My friend Mary recommended Mohsin Hamid’s EXIT WEST and I can’t imagine there’s been a better contemporary novel on the diaspora. The story of a young black robe-clad (pot-smoking, cussing, independent) woman and a vaguely religious man who meet and fall in love in an unnamed MidEastern city. The city could be Damascus, or Bagdad, or…. As the relationship between Nadia and Saeed deepens their city falls into darker chaos. The rebels and the government jockey for dominance, closing down the city’s power and food sources; loved ones are killed, snipers and informers roam the haunted city. At great expense and amidst terrifying dangers, the two lovers leave their city behind, exiting thought a door. That door becomes the first of several more doors throughout the novel’s narrative. In a time where almost everyone is displaced, Nadia and Saeed slip into a fantasy of refugee settlements, one after another: a beach resort where the signs are written in English, Vienna, a palace in London, and Marin California….. Other very brief stories, detailing societal breakdowns, different dangers, loneliness and love are interspersed with Nadia and Saeed’s story in this beautifully written futurist (both metaphoric and realistic) novel.  Catastrophe and an unsettling new order are all told in 231 lyrically sparse pages.

Then there was A TALE FOR THE TIME BEING, written by the multi-talented Ruth Ozeki. The novel was a fascinating exploration of “now,” its elusive meaning, the impossibility of being within the present while capturing the present. The story is set in Tokyo and on an island in British Columbia. It is a tale about an unhappy teenager and a middle aged writer and that writer’s possible ability to effect/affect actual events. Nature landscapes and their environmental threats, figure into the narrative, as well as contemporary Japanese culture and the practice of Buddhism. There is teen angst, marital angst and career angst.
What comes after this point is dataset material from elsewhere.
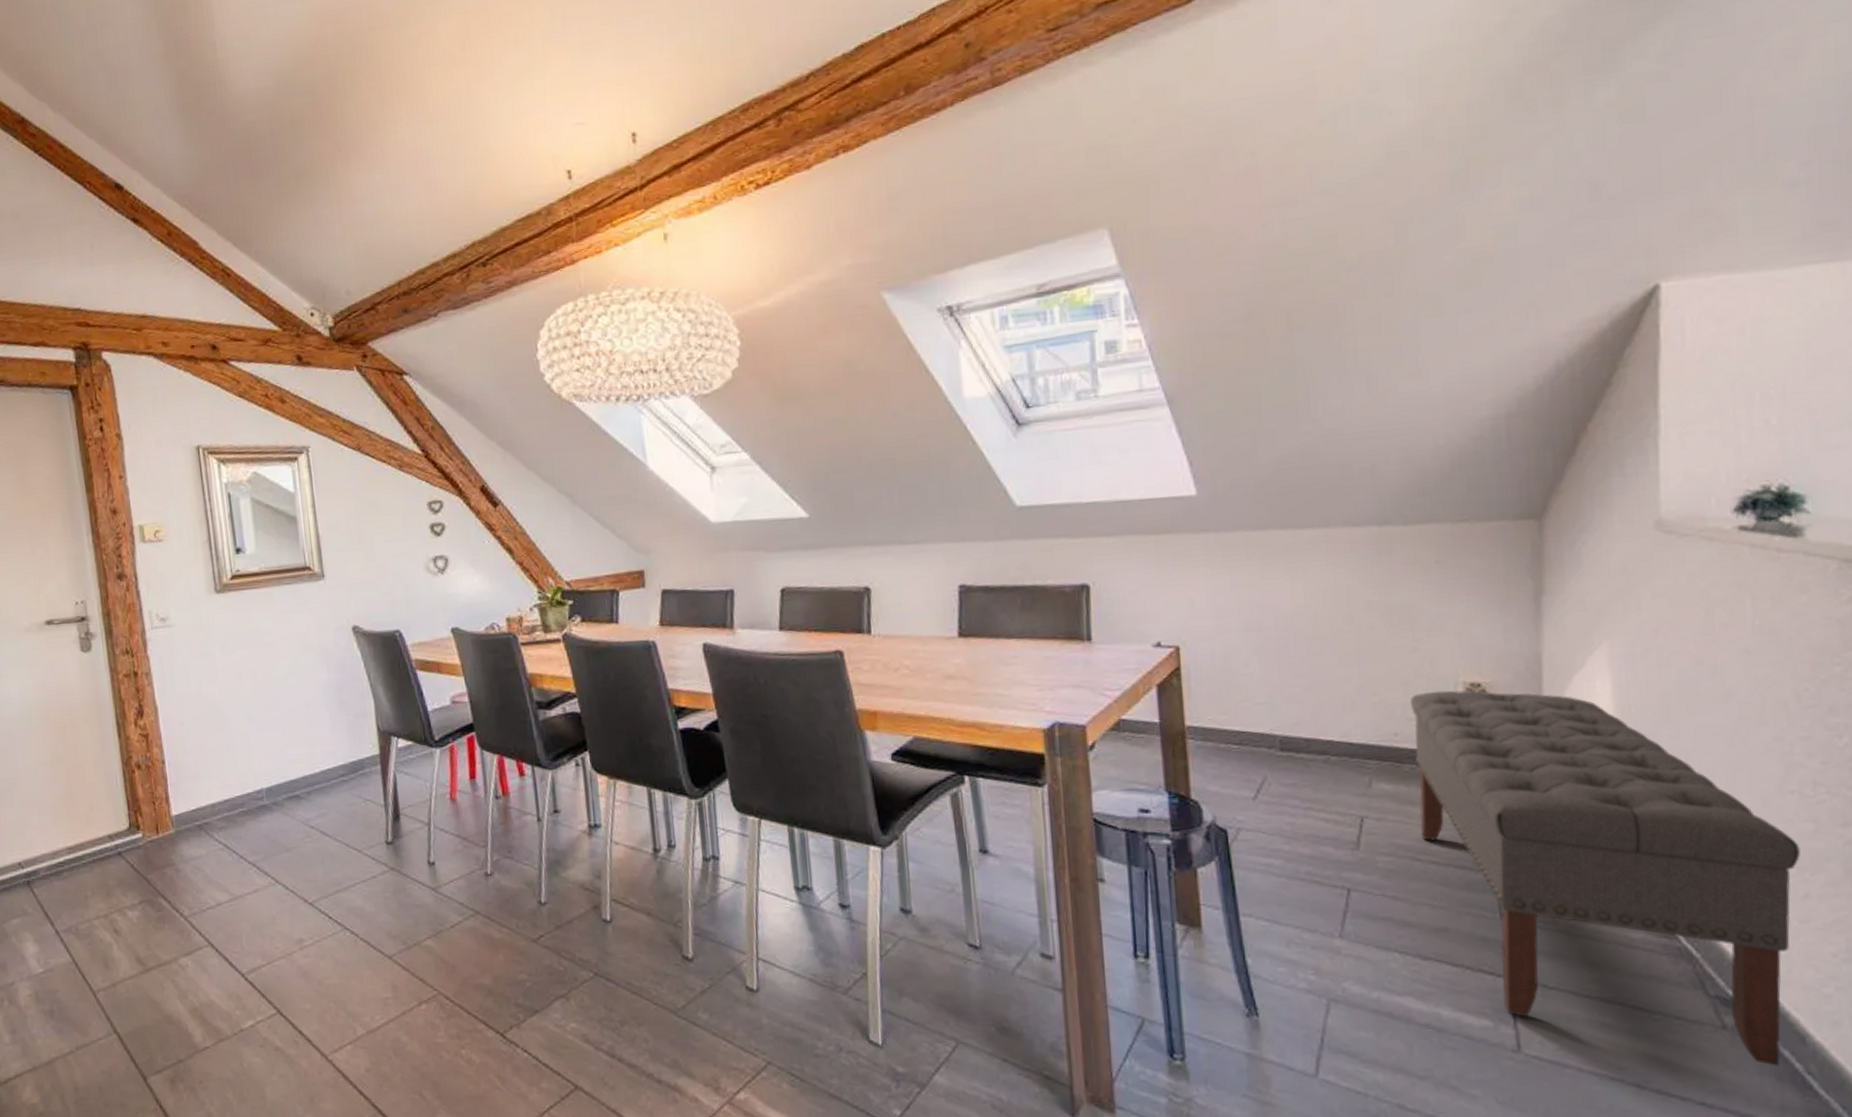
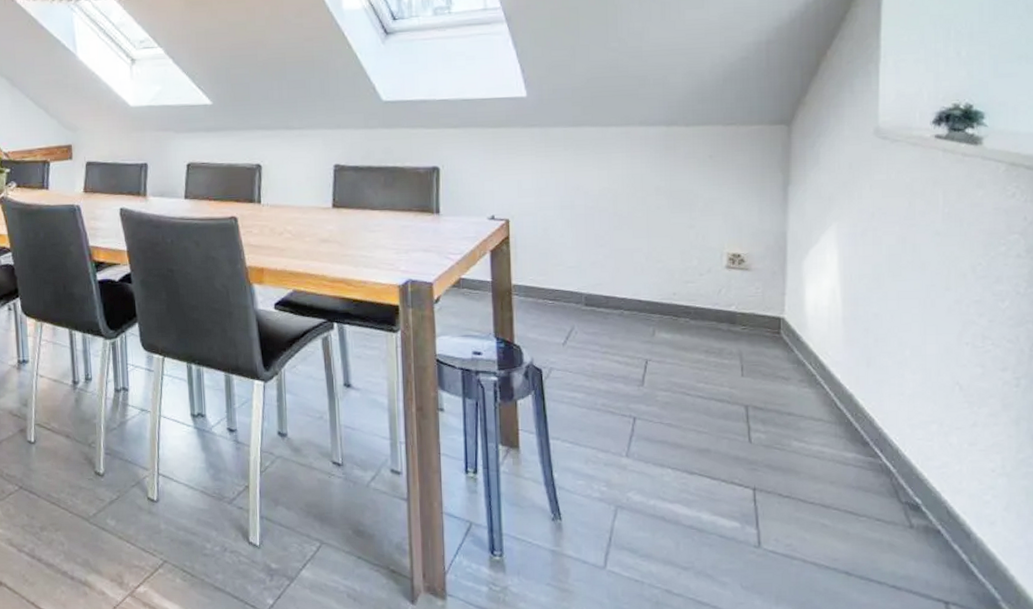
bench: present [1411,690,1800,1066] -> none [687,259,971,557]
The Internet figures into the plot, as well as a charismatic 104-year-old Buddhist nun. Japan’s great tsunami looms, though it has already occurred. Which—now that I re-read the above—makes A TALE FOR THE TIME BEING sound like a challenging read. But it isn’t. The reader becomes intimate with the Japanese youth subculture, as well as with the eccentric community of characters on a storm driven island off the coast of Canada. Read it: cheer for the troubled teenager, urge the misplaced New York writer to keep the generator and her marriage running while she solves a mystery washed ashore in a plastic freezer bag.